_TASK OBJECTIVE_. Within the data below, find the string "significant" and return each line where it occurs.
————
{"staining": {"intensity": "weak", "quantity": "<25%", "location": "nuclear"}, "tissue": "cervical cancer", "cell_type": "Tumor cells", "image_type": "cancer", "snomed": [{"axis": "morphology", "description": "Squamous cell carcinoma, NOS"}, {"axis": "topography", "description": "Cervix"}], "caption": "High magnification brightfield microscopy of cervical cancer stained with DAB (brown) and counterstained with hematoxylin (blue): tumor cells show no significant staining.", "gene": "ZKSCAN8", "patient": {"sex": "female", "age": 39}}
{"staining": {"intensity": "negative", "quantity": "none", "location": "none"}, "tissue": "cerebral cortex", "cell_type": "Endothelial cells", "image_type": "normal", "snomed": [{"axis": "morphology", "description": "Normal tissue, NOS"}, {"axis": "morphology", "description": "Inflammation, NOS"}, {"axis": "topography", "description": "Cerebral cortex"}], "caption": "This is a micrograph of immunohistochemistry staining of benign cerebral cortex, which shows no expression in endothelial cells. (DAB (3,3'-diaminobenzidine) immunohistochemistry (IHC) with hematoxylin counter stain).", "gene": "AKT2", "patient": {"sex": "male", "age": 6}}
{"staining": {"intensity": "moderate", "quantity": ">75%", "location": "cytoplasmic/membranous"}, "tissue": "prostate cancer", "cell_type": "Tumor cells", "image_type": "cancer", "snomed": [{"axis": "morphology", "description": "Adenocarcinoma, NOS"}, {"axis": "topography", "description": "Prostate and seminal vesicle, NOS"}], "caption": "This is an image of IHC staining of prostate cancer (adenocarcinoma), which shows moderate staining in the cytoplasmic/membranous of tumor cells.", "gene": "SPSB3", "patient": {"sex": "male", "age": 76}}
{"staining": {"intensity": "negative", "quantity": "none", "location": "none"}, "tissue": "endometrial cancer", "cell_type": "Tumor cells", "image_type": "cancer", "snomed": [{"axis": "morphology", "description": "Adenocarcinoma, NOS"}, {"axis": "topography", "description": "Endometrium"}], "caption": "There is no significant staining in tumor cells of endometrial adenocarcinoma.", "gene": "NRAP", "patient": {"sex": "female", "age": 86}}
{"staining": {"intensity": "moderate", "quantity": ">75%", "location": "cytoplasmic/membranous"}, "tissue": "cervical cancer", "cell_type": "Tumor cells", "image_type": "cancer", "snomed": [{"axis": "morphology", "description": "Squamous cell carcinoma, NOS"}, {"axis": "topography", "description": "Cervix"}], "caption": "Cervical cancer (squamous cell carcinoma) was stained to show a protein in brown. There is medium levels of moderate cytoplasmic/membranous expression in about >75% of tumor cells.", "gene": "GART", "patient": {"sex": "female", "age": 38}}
————
_ANSWER_.
{"staining": {"intensity": "weak", "quantity": "<25%", "location": "nuclear"}, "tissue": "cervical cancer", "cell_type": "Tumor cells", "image_type": "cancer", "snomed": [{"axis": "morphology", "description": "Squamous cell carcinoma, NOS"}, {"axis": "topography", "description": "Cervix"}], "caption": "High magnification brightfield microscopy of cervical cancer stained with DAB (brown) and counterstained with hematoxylin (blue): tumor cells show no significant staining.", "gene": "ZKSCAN8", "patient": {"sex": "female", "age": 39}}
{"staining": {"intensity": "negative", "quantity": "none", "location": "none"}, "tissue": "endometrial cancer", "cell_type": "Tumor cells", "image_type": "cancer", "snomed": [{"axis": "morphology", "description": "Adenocarcinoma, NOS"}, {"axis": "topography", "description": "Endometrium"}], "caption": "There is no significant staining in tumor cells of endometrial adenocarcinoma.", "gene": "NRAP", "patient": {"sex": "female", "age": 86}}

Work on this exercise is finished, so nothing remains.